RECYCLING bosses have criticised Swindon Borough Council’s moves towards incinerating plastic waste, rather than recycling it.

The council launched a consultation on the plans six weeks ago. If approved by the borough’s ruling cabinet, it would see plastic waste sent to its solid recovery fuel plant together with other household waste.

At the plant, the rubbish is squashed into large pallets of industrial fuel and burned at high temperatures at cement-making factories.

However, some commentators were unimpressed.

Simon Ellin, of the Recycling Association, criticised the extraordinary moves. He told the BBC: "We don't have enough capacity in the UK and we do have to export a lot of our materials but if you collect it properly - and Swindon haven't - than you have unlimited markets.

"If you don't do it properly and you jumble it all together than you're not going to find a market.

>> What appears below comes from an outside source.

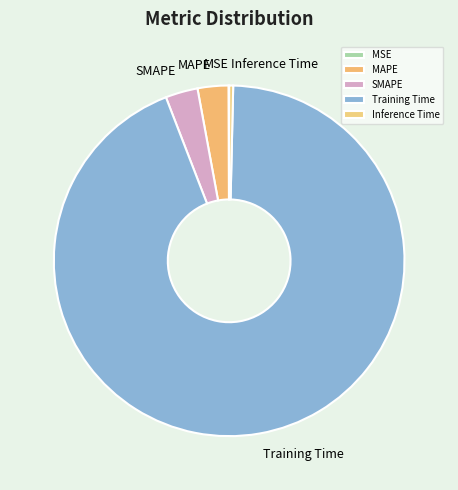

The Inference Time slice represents 0% of the pie. True or false?

True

Swindon haven't done it properly."

Coun Maureen Penny, cabinet member for the environment, told the ITV that Swindon Borough Council had proposed the no-plastics rules over concerns about waste supposedly sent for recycling actually ending up in landfill sites.

She said: "With advice from the National Audit Agency and the Environment Agency where we're not quite sure where our plastics end up, Swindon is making a very bold move to look at doing something different until we can get that market sorted out properly.”

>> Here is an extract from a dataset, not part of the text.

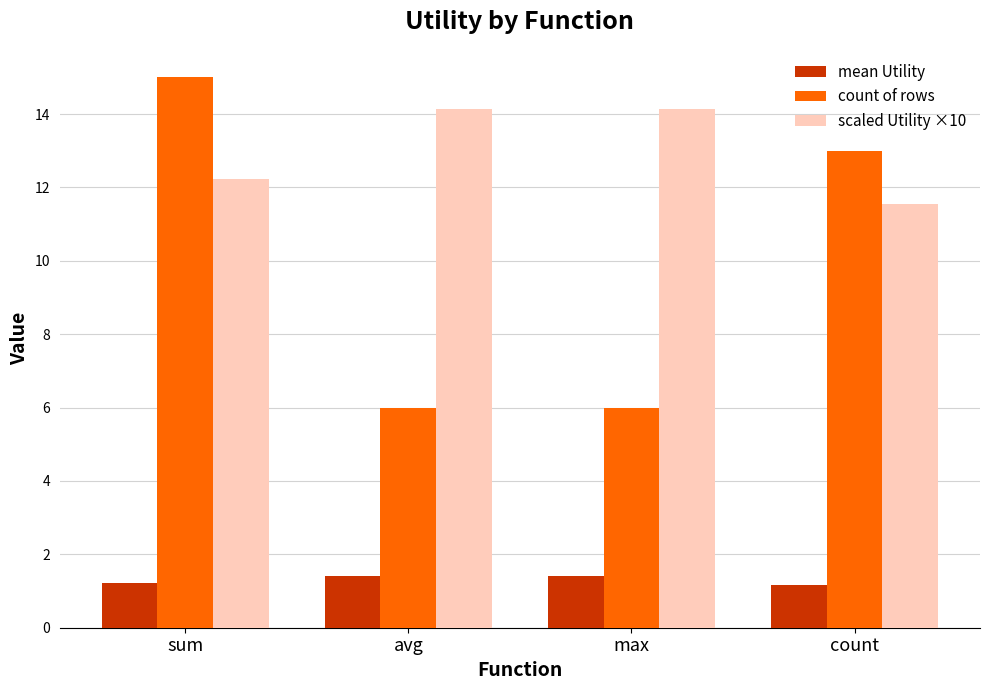

Between sum and count, which series saw the biggest shift?

count of rows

The Local Government Association said waste import bans from countries like China are costing councils an extra £500,000 a year in higher charges from firms processing the waste and lost income.

Martin Tett, LGA environment spokesman, said: "It is essential that the government provide support to help councils offset the loss of income they face as a result of the [China] ban."

A public consultation on the council’s proposed waste strategy ended on Friday.